## [Work instructions]
Return each record word for word, keeping none of its pictures.

## [Provided records]

--- --- ---

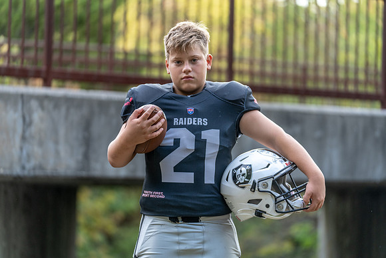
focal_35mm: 143
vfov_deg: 9.6
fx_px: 1534
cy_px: 129
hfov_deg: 14.3
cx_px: 193
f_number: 2.8
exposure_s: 1/320
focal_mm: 143
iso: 500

--- --- ---

## [Solution to this exercise]
focal_35mm: 143
vfov_deg: 9.6
fx_px: 1534
cy_px: 129
hfov_deg: 14.3
cx_px: 193
f_number: 2.8
exposure_s: 1/320
focal_mm: 143
iso: 500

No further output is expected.